Flores had argued that in addition to the peer rankings he also considered presidential initiatives, which had included working with faith-based organizations. He also said he made his decision after viewing all 104 grant proposals, although peer reviewers only studied a few each. Flores also said he considered whether the department was currently funding similar projects or whether the applicants got funds through other grants.

Schofield told the OIG that she decided to use invited awards to provide necessary funding for programs that had received earmarks in prior years and that some of the invited awards were given after the DOJ, the White House and Congress asked that certain organizations receive OJJDP grants.

The report reads: “For example, Schofield told us that officials with the Office of the Attorney General requested that OJP support a youth program proposed by the National Football Foundation.”

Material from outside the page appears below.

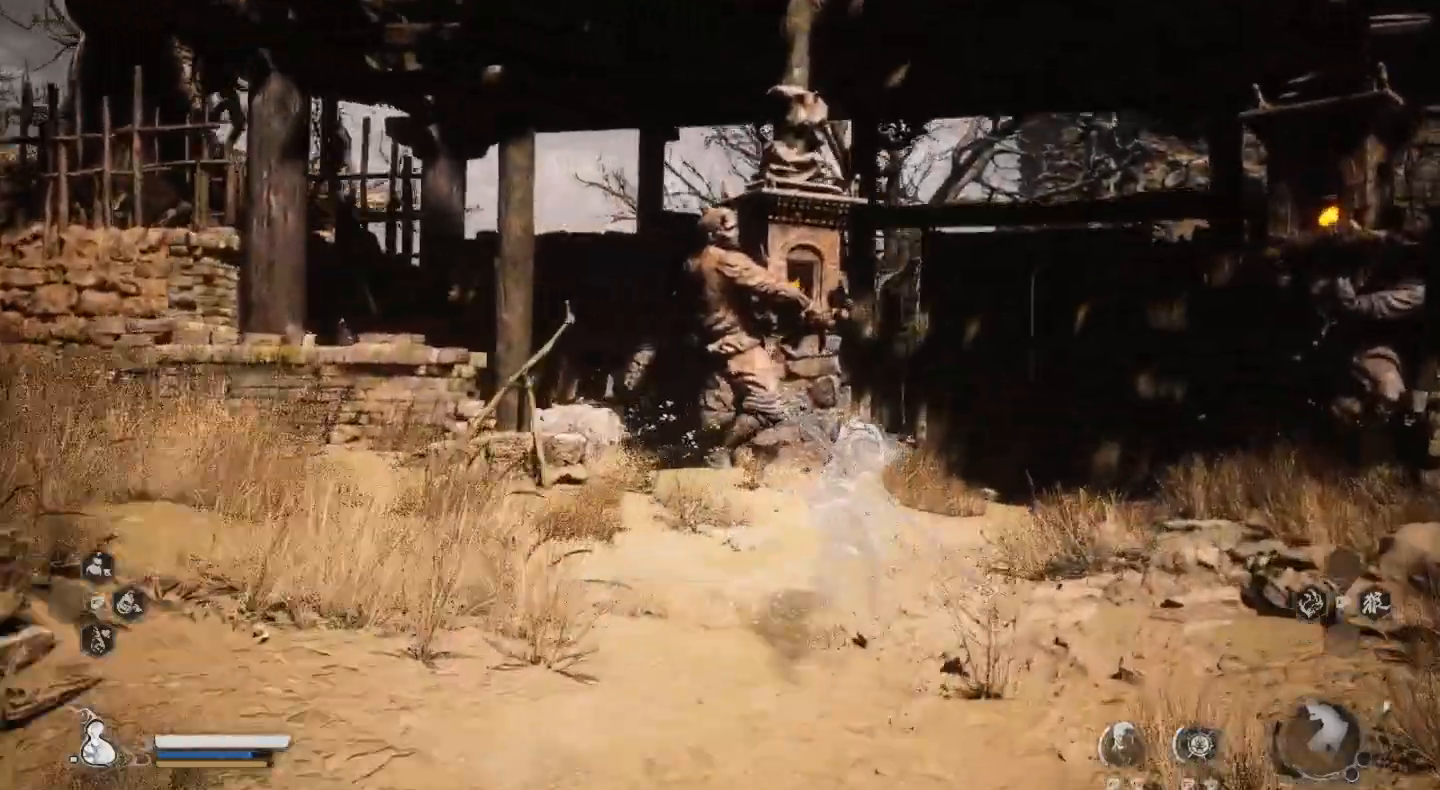
{"buttons": [], "left_stick": "up-right", "right_stick": "center", "events": []}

The public would be more likely to accept the rationale of administrative decisions if the agency simply disclosed the applications of grant winners and their scores, argues Peterson, of Global Youth Justice.

A 2012 Congressional Research Service report also noted that this lack of transparency existed for all federal grants and even noted that some of the factors used in formula grants are not publicly available either.

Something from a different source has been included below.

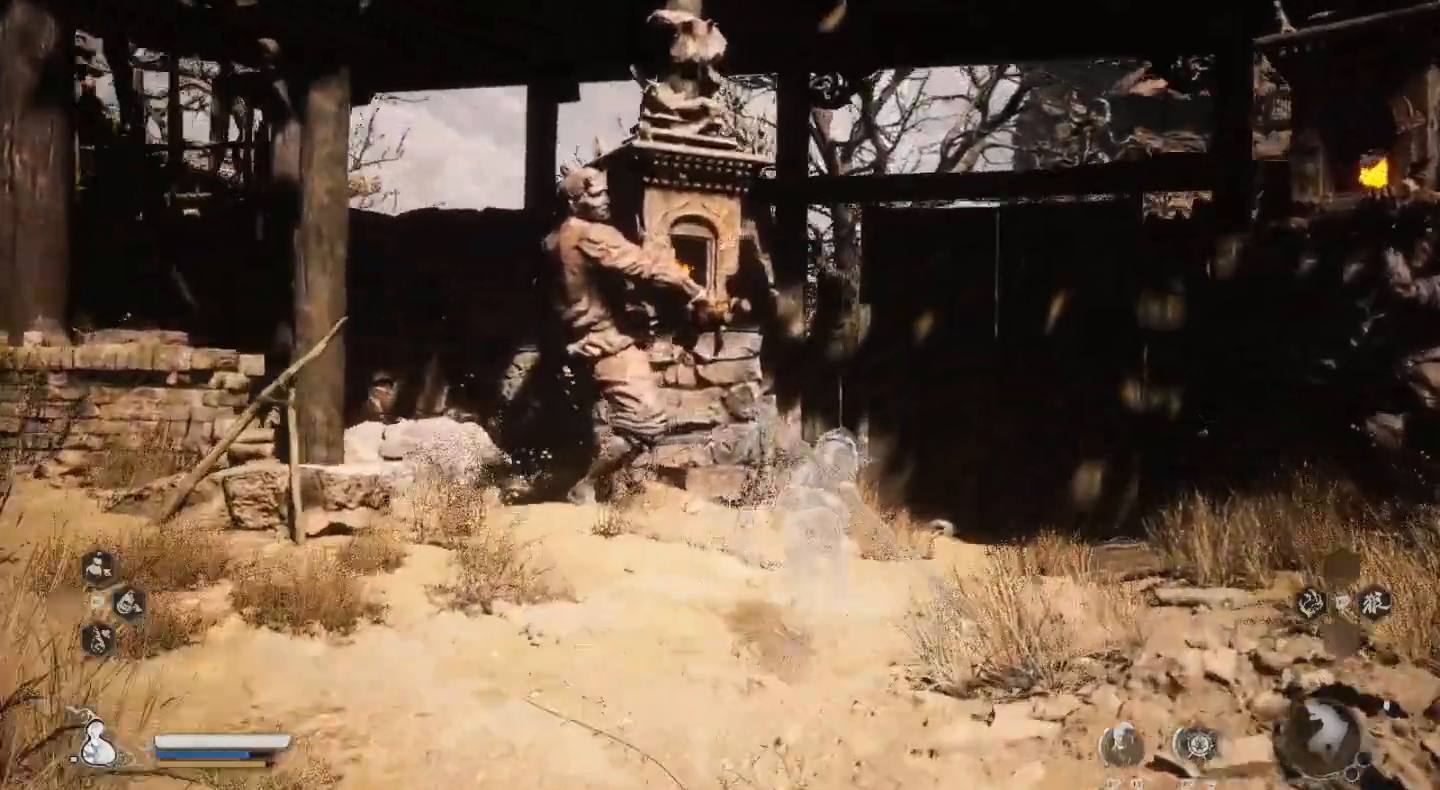
{"buttons": [], "left_stick": "up-right", "right_stick": "center", "events": []}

“Without greater transparency into these processes, it is difficult for Congress to measure the effectiveness of federal grant allocation formulas or to determine whether there has been fair competition in the awarding of federal grants,” the report said.

A Solution

U.S. Rep. James Lankford, (R-Okla.), hopes to change the way grants are currently disclosed. Last fall he introduced the Grant Reform and New Transparency Act of 2013 or GRANT Act, which calls for agencies to post information about each grant opportunity, a copy of a successful grant abstract or application, award decisions including rankings and the name or a unique identifier of peer reviewers, and a final performance report at the end of the grant.

The bill would protect national security and some proprietary information by not requiring agencies to post information that would otherwise be exempt under the Freedom of Information Act, Lankford’s office says.

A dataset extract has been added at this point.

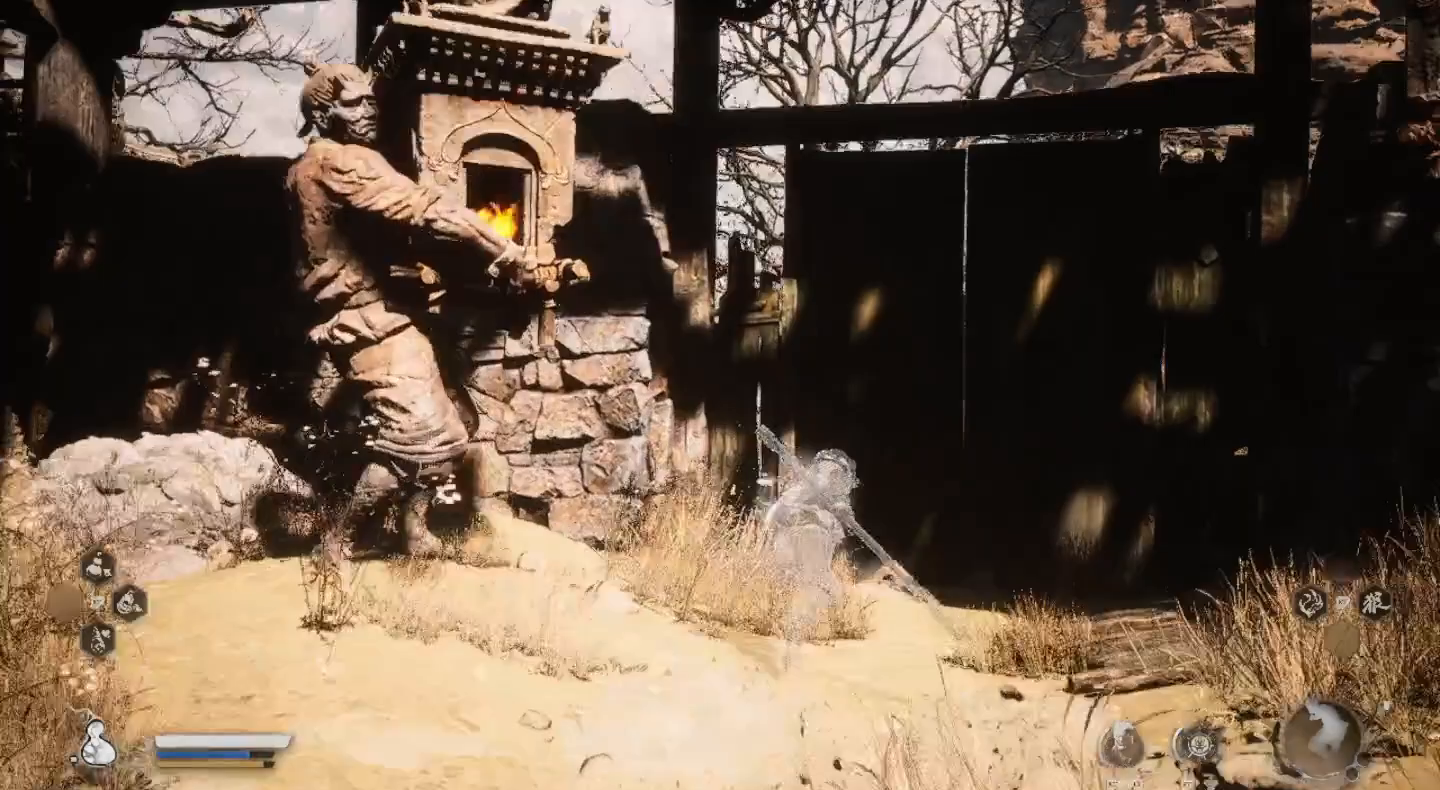
{"buttons": [], "left_stick": "center", "right_stick": "right", "events": [[200, "left_stick", "center"], [333, "right_stick", "right"]]}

Under the proposal, agencies will also be required to screen potential grantees to ensure they’re capable of performing the grant. The bill also offers those that lost out on grants valued at more than $100,000 the chance to request a debriefing with the agency, which the agency must provide.

The bill doesn’t address invited awards, which are still very much a part of the OJJDP grant process. In 2013 alone, the agency awarded about $106 million through invited grants, according to a recent JJIE report. Lankford said he wasn’t aware of invited awards, but said it didn’t sound fair.

“This is a competitive merit-based process and we want that criteria to be clearly known in advance,” Lankford says. “The bill provides everyone with the opportunity to know how their federal tax dollars are being used.”

The aim is to help groups that are doing well but can’t seem to break into and be successful at the grant process to learn why they failed and how they can do better next time, Lankford says. And it will also shed light on the very small group of well-connected people that get grants all the time, he adds.

The bill was amended and approved by the House Oversight Committee to add some protections for peer reviewers and intellectual property issues, Lankford says. The congressman introduced a similar bill in the last legislative session but it never got to a House vote. At that time, it faced opposition from academic groups concerned that it could jeopardize intellectual property rights and reveal proprietary information. They also objected to revealing names or unique identifiers of peer reviewers as many research areas have a small pool of potential reviewers that can be easily identified.

So far, his bill is still very much alive, Lankford says, adding that he’s gotten bipartisan support for it and it’s awaiting a House vote.

“This is not only a Republican issue, Democrats are very open to transparency,” he says.